**What is being asked:**
Having read the records, set them all down exactly as they appear.

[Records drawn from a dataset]
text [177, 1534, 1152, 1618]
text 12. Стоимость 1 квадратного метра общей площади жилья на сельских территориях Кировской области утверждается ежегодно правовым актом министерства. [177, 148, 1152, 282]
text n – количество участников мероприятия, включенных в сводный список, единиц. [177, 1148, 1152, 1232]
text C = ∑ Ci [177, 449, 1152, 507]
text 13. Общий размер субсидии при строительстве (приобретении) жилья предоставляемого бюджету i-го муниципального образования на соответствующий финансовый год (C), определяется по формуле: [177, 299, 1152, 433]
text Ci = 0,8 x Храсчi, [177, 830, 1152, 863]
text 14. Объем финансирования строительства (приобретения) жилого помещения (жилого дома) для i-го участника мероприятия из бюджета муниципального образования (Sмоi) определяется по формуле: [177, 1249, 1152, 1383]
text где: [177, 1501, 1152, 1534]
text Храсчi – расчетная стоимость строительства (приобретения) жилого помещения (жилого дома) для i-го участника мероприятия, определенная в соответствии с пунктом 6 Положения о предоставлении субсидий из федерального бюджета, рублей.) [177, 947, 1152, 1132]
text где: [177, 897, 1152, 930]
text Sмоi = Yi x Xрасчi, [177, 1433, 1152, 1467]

**Answer to the exercise:**
text [177, 1534, 1152, 1618]
text 12. Стоимость 1 квадратного метра общей площади жилья на сельских территориях Кировской области утверждается ежегодно правовым актом министерства. [177, 148, 1152, 282]
text n – количество участников мероприятия, включенных в сводный список, единиц. [177, 1148, 1152, 1232]
text C = ∑ Ci [177, 449, 1152, 507]
text 13. Общий размер субсидии при строительстве (приобретении) жилья предоставляемого бюджету i-го муниципального образования на соответствующий финансовый год (C), определяется по формуле: [177, 299, 1152, 433]
text Ci = 0,8 x Храсчi, [177, 830, 1152, 863]
text 14. Объем финансирования строительства (приобретения) жилого помещения (жилого дома) для i-го участника мероприятия из бюджета муниципального образования (Sмоi) определяется по формуле: [177, 1249, 1152, 1383]
text где: [177, 1501, 1152, 1534]
text Храсчi – расчетная стоимость строительства (приобретения) жилого помещения (жилого дома) для i-го участника мероприятия, определенная в соответствии с пунктом 6 Положения о предоставлении субсидий из федерального бюджета, рублей.) [177, 947, 1152, 1132]
text где: [177, 897, 1152, 930]
text Sмоi = Yi x Xрасчi, [177, 1433, 1152, 1467]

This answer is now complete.